● **WHAT YOU SHOULD DO**: State the count of lines below featuring the word "Kabellager", and write nothing further.

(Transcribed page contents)
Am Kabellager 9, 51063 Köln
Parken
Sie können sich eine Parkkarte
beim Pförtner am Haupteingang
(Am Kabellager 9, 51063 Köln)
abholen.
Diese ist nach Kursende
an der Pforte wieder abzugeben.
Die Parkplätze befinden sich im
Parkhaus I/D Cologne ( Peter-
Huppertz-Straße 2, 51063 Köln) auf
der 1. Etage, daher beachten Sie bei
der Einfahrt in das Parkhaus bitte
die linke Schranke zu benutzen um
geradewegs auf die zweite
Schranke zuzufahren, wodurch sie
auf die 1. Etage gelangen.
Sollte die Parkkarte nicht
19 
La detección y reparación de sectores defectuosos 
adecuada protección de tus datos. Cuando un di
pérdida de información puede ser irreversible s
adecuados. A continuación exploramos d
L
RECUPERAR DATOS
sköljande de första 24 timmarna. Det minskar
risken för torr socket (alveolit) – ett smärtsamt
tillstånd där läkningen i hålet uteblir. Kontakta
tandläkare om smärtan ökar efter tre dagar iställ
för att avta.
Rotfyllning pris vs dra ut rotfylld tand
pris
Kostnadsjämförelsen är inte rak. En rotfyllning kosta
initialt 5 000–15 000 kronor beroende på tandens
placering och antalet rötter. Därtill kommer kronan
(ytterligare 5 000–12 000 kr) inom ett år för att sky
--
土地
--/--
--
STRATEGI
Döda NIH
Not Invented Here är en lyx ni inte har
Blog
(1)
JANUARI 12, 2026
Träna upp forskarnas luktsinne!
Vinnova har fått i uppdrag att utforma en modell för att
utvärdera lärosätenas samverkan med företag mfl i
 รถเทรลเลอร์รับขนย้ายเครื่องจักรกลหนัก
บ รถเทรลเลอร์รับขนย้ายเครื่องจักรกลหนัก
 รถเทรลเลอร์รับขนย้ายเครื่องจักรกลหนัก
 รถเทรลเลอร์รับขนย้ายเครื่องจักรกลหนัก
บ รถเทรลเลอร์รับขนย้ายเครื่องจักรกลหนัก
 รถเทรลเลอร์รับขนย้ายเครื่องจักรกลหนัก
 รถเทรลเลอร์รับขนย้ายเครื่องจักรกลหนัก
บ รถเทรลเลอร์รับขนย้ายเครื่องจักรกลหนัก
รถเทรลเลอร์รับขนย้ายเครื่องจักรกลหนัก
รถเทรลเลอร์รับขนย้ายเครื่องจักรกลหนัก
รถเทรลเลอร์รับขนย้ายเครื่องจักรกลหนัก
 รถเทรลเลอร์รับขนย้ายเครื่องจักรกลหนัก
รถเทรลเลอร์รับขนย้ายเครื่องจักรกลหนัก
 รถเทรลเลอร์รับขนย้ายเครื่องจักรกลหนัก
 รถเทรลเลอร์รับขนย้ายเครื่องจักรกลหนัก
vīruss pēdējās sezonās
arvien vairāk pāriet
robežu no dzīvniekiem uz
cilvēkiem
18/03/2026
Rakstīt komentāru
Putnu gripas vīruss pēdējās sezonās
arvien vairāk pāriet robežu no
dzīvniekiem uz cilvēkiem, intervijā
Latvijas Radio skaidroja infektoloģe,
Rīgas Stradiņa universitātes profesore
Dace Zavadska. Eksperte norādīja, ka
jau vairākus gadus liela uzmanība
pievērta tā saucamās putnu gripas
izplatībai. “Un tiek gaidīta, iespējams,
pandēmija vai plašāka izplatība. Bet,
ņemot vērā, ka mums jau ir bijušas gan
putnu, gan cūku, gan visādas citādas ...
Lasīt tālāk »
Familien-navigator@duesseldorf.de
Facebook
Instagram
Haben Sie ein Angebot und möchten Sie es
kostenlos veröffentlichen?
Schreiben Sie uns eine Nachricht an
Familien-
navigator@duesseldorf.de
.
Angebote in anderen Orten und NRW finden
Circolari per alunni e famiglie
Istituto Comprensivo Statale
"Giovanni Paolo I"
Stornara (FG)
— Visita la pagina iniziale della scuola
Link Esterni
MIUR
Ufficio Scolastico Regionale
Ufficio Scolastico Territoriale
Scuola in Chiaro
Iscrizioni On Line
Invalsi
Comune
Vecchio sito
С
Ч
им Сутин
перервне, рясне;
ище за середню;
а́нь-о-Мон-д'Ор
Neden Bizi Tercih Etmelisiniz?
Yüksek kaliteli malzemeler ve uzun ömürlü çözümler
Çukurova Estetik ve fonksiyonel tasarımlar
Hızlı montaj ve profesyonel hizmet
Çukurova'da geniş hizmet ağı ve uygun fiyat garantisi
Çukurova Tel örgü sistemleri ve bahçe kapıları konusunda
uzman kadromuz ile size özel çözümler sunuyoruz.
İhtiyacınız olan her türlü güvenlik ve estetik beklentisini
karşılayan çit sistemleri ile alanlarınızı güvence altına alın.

● **EXERCISE ANSWER**: 2